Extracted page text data
· · · · ·

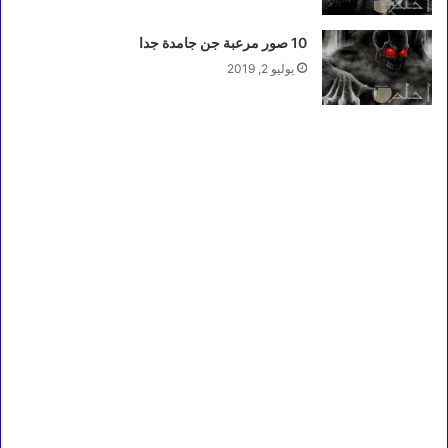
10 صور مرعبة جن جامدة جدا
يوليو 2, 2019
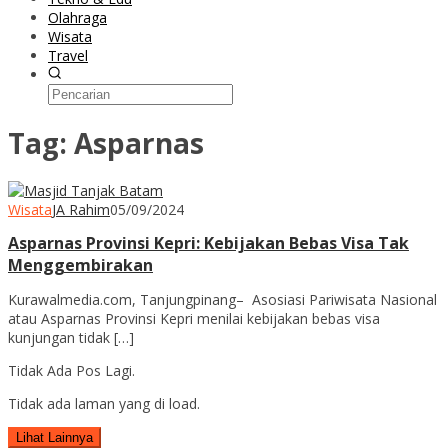
Olahraga
Wisata
Travel
Tag:
Asparnas
Wisata
JA Rahim
05/09/2024
Asparnas Provinsi Kepri: Kebijakan Bebas Visa Tak
Menggembirakan
Kurawalmedia.com, Tanjungpinang– Asosiasi Pariwisata Nasional
atau Asparnas Provinsi Kepri menilai kebijakan bebas visa
kunjungan tidak […]
Tidak Ada Pos Lagi.
Tidak ada laman yang di load.
Lihat Lainnya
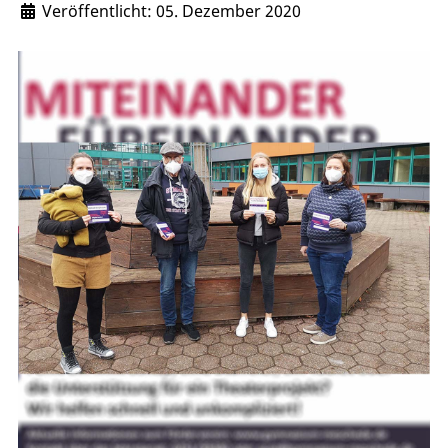
Veröffentlicht: 05. Dezember 2020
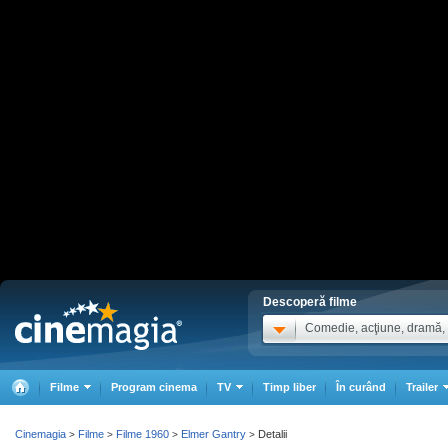
Descoperă filme
Comedie, acţiune, dramă, .
Filme
Program cinema
TV
Timp liber
În curând
Trailer
Cinemagia
Filme
Filme 1960
Elmer Gantry
Detalii
>
>
>
>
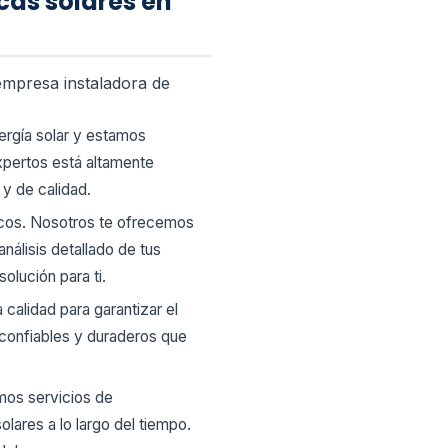
cas solares en
empresa instaladora de
ergía solar y estamos
xpertos está altamente
 y de calidad.
icos. Nosotros te ofrecemos
nálisis detallado de tus
olución para ti.
calidad para garantizar el
 confiables y duraderos que
emos servicios de
lares a lo largo del tiempo.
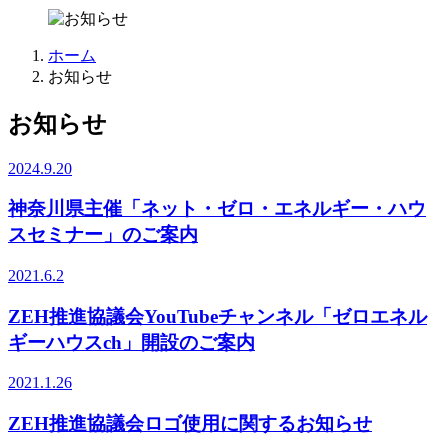
ホーム
お知らせ
お知らせ
2024.9.20
神奈川県主催「ネット・ゼロ・エネルギー・ハウ
スセミナー」のご案内
2021.6.2
ZEH推進協議会YouTubeチャンネル「ゼロエネル
ギーハウスch」開設のご案内
2021.1.26
ZEH推進協議会ロゴ使用に関するお知らせ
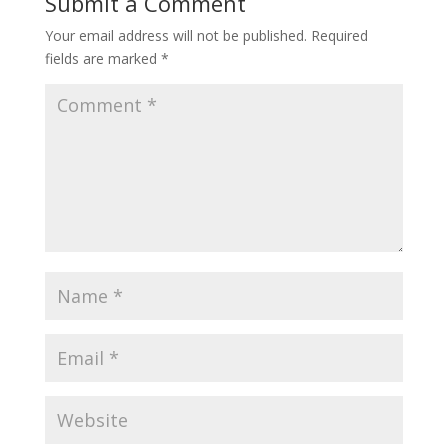
Submit a Comment
Your email address will not be published.
Required
fields are marked
*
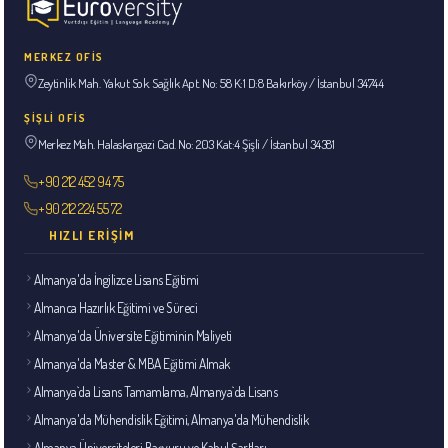
MERKEZ OFİS
Zeytinlik Mah. Yakut Sok. Sağlık Apt. No: 58 K:1 D:8 Bakırköy / İstanbul 34744
ŞİŞLİ OFİS
Merkez Mah. Halaskargazi Cad. No: 203 Kat:4 Şişli / İstanbul 34381
+90 212 452 94 75
+90 212 224 55 72
HIZLI ERIŞIM
Almanya'da İngilizce Lisans Eğitimi
Almanca Hazırlık Eğitimi ve Süreci
Almanya'da Üniversite Eğitiminin Maliyeti
Almanya'da Master & MBA Eğitimi Almak
Almanya`da Lisans Tamamlama, Almanya`da Lisans
Almanya'da Mühendislik Eğitimi, Almanya'da Mühendislik
Almanya Üniversiteleri Başvuru ve Kabul Şartları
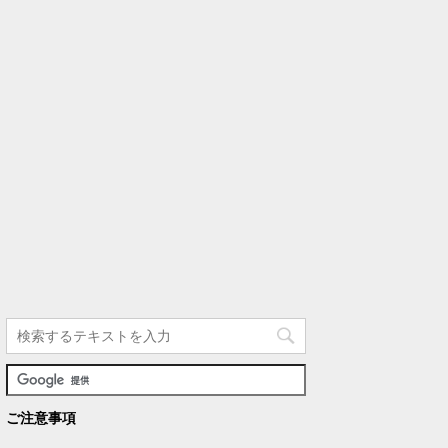
ご注意事項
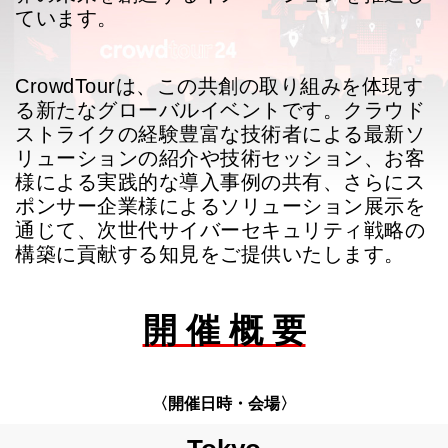
ています。
CrowdTourは、この共創の取り組みを体現す
る新たなグローバルイベントです。クラウド
ストライクの経験豊富な技術者による最新ソ
リューションの紹介や技術セッション、お客
様による実践的な導入事例の共有、さらにス
ポンサー企業様によるソリューション展示を
通じて、次世代サイバーセキュリティ戦略の
構築に貢献する知見をご提供いたします。
開 催 概 要
〈開催日時・会場〉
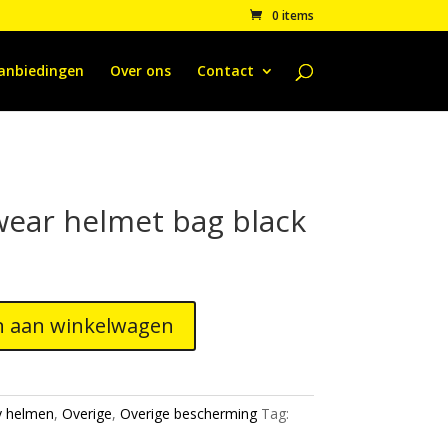
0 items
anbiedingen
Over ons
Contact
ear helmet bag black
 aan winkelwagen
 helmen
,
Overige
,
Overige bescherming
Tag:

· · · · ·

Only the lines with the string "Lisans" are wanted; pick them out of the records above and copy them.

Almanya'da İngilizce Lisans Eğitimi
Almanya`da Lisans Tamamlama, Almanya`da Lisans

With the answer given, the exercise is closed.